Later the ISPR had to clarify through a press release that under the law the army chief was not obliged to seek permission for conducting training exercises in any part of the country. The same year, the statement claimed, the government had given attractive jobs to AI-Zulfiqar (AZO) activists in Railways, PIA, Customs, KPT and immigration, excise, taxation and other departments, thus endangering the national security.
The AZO activists had been given training by India in sabotage, arson and bomb blasts, mass killings and other acts of terrorism, the statement said, adding the authentic record of these terrorists was available with all intelligence agencies. These matters were reported to the high-ups through normal command channels.
A general perception then prevailing among the common man, the statement said, was that the ruling party had got the mandate but lacked the vision to run the country.
In 1990, Brig Saeed said, the MQM had quit the ruling coalition and PPP workers resorted to taking revenge from MQM for their political betrayal through the use of force. The MQM reacted even more violently through their armed political workers. PPP, MQM, PPI, JI and JSM activists were relentlessly killing each other.

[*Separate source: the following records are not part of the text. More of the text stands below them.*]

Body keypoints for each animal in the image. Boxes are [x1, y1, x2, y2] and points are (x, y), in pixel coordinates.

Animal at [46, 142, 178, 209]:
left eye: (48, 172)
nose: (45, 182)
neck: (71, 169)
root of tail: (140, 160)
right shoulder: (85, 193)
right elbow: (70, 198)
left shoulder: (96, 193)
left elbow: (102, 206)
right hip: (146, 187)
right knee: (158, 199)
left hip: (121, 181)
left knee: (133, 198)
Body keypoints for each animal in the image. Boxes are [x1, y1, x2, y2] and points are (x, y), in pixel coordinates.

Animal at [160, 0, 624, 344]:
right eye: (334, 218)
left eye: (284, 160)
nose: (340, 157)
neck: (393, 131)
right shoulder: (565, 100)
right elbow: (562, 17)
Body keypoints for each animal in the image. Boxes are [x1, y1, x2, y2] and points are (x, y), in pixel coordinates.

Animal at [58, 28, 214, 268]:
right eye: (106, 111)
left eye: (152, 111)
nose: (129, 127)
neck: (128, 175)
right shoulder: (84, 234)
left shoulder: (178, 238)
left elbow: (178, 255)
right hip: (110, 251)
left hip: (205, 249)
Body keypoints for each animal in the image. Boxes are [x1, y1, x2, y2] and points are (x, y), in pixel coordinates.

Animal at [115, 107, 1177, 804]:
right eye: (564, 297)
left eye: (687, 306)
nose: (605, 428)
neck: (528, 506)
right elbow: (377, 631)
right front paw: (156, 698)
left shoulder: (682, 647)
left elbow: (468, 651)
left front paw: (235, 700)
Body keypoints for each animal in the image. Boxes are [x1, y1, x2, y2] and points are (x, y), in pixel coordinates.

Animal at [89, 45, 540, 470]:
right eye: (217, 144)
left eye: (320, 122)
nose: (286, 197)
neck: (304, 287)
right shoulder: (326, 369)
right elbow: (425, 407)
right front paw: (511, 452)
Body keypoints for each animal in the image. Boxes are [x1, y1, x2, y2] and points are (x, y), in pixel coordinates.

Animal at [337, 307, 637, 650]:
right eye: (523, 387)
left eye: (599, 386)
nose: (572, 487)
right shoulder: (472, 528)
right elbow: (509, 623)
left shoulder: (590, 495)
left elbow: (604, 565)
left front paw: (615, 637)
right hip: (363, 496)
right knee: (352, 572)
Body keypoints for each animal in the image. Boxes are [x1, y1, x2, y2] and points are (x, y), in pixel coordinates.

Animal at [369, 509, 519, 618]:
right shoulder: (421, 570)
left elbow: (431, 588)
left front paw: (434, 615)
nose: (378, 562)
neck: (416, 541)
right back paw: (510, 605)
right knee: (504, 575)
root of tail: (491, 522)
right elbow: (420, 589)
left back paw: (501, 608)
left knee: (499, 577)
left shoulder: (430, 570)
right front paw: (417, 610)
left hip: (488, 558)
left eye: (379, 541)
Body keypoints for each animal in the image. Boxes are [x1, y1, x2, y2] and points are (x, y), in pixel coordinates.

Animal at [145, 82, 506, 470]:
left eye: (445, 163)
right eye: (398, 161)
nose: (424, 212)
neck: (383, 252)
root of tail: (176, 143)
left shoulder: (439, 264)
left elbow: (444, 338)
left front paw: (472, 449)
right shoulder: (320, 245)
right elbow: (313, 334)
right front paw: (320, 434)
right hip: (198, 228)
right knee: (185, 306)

The daily death toll was 100-110. PSF, APMSO, IJT and JSQM had held activists of their rivals hostage and committed horrendous and inhuman atrocities on them like drilling holes in knee joints and burning their delicate parts with electric soldering machines.
Brig Saeed said he had held meetings with late MQM leaders Tariq Azeem, Dr lmran Farooq and Saleem Shahzad, Prof Ghafoor of JI, Dr Hameeda Khuhro and Mumtaz Bhotto of JSF, Abdul Waheed Aresar of JSQM and Mukhtar Awan of PPI and gave them a strong message that if they did not stop killing, arson and looting, the army would be forced to step in to restore peace.
Initially, the belligerent forces denied their involvement in the unlawful activities, but when irrefutable evidence of their crimes was produced, they took the warning more seriously. Within one week killings reduced drastically from 100-110 a day to 20-30, the statement said.
An exchange of prisoners of the belligerent sides was arranged and it took place at Karachi Corps HQ. All this was achieved through negotiations, the statement said, adding that not a single bullet was fired and nobody was kept in illegal confinement and no torture was committed to extract information. At that time internal security had assumed greater importance.
Soon after, the provincial government launched a police operation against Urdu-speaking people in Pukka Qila, Hyderabad, on a day when the then prime minister and the army chief and Karachi Corps commander were abroad and army units were out for annual exercise.
Police killed dozens of men, women and children in the operation. The matter was reported to higher echelons. President Ishaq had ordered the army to intervene and stop the carnage. The station commander Hyderabad gathered about 300 soldiers from the personnel left behind for guard duties and reached the area and the police force was withdrawn.
After her return to Pakistan, premier Benazir Bhutto had issued a press statement saying that “the army had supplied POF-made weapons to Mohajirs” and that police had besieged Pukka Qila to recover these weapons.
When police were about to reach the cache in Pukka Qila, the army stepped in and took away the weapons in military vehicles.
Everybody was shocked by this statement.
After this mayhem, the MRC (Mohajir Rabita Committee) gave a press statement that they (Mohajirs) were being forced to look towards India for the protection of their rights. India readily responded to this call by stating that Mohajirs were India’s ex-citizens and India was obliged to ensure their safety and protection against state terrorism and genocide, the statement said, according to Brig Saeed.